"I get Intel doesn't own the stack/vertical integration, but Intel could have devoted 1% of its revenue to a kickass Linux OS to keep Microsoft honest a long time ago and demonstrate its full hardware."
Interesting point.. makes one wonder why didn't they do it while having a mountain of cash.
Microsoft being a true monopoly might have struck fear in the timid souls of Intel executives that they would go headlong for AMD.
Or Google had this opportunity for years, and half-assed ChromeOS. Or AMD. Or Dell/HP/IBM who sold enough x86 to have money on the side.
I don't buy that it would have been hard. Look at what Apple did with OSX with such a paltry market share and way before the iPhone money train came. First consumer OSX release was 2001.
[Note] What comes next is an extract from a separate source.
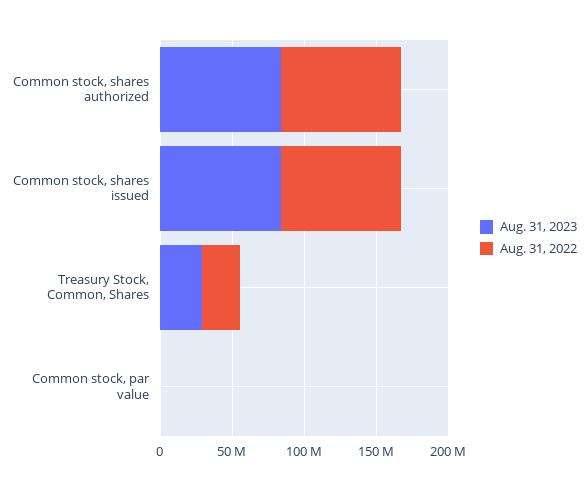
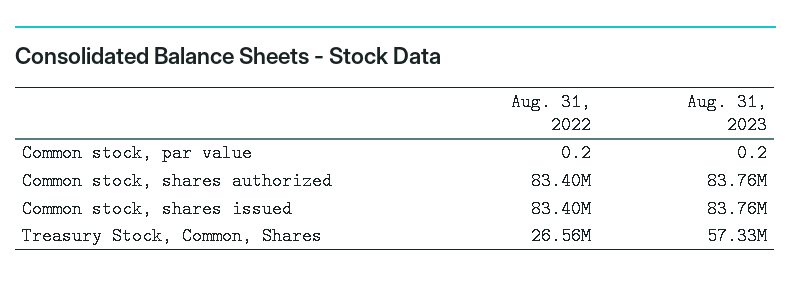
Aug. 31, 2023, Treasury Stock, Common, Shares: 30000000 -> 57330000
Sure, Apple had a massive advantage by buying NeXT's remnants and Jobs's familiarity with it and the people behind it, but remember that Apple's first choice was BeOS.
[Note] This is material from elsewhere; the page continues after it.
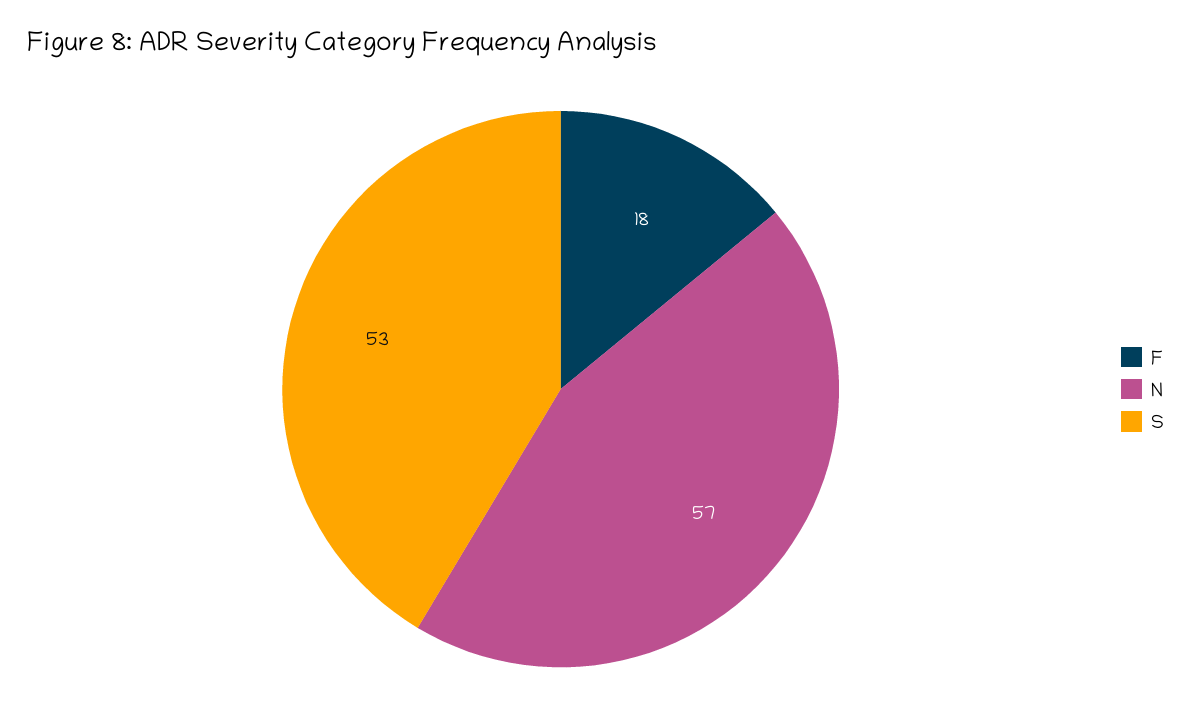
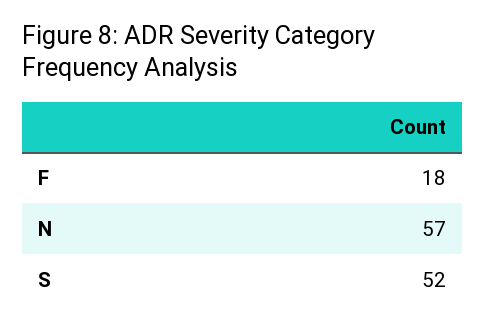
S: 53 -> 52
So anyone looking to push things could have got BeOS, or an army of Sun people as Sun killed off Solaris. The talent was out there.
Instead here we sit with Windows in a perpetual state of the two-desktop tiled/old frankenstein, Linux DE balkanization and perpetual reinvention/rewrite from scratch, and OSX locked on Apple.
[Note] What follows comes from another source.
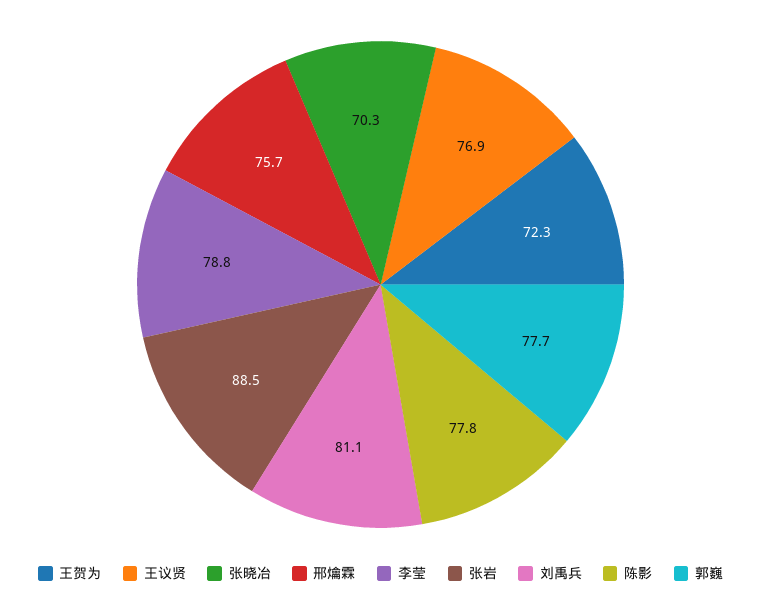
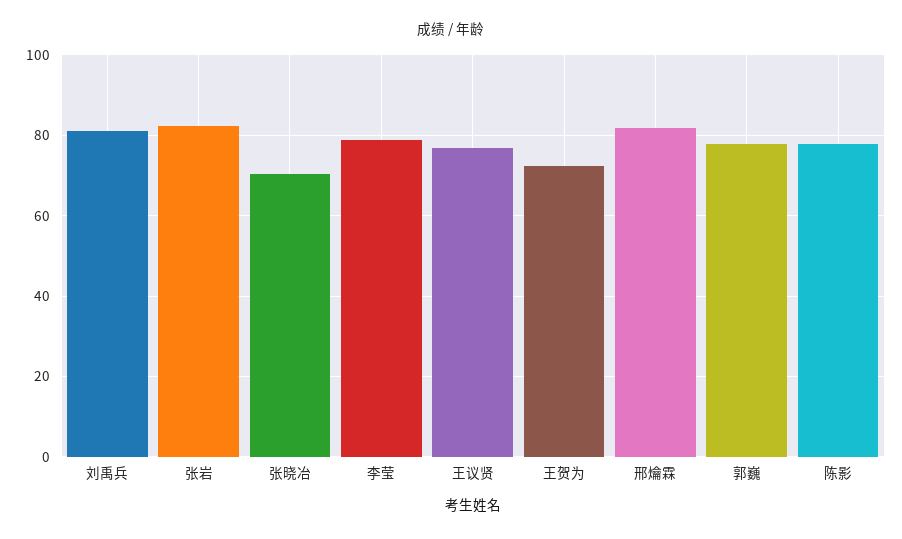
邢爚霖: 75.7 -> 82
张岩: 88.5 -> 82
They do have something – Clear Linux [0]. Definitely not too mcuh investment, but they do differentiate by compiling packages for much newer instruction sets compared to other distros.
Actually Intel has small army of Linux driver developers. Last time I counted in git logs there was around 100 of developers who one way or another contributed to Linux graphics stack: kernel drivers, Xorg, Mesa, etc. We can't really know how many people are working behind the scenes.
Yeah of course it was possible for Intel to do more, but they're clearly largest contributor to Linux graphics stack anyway.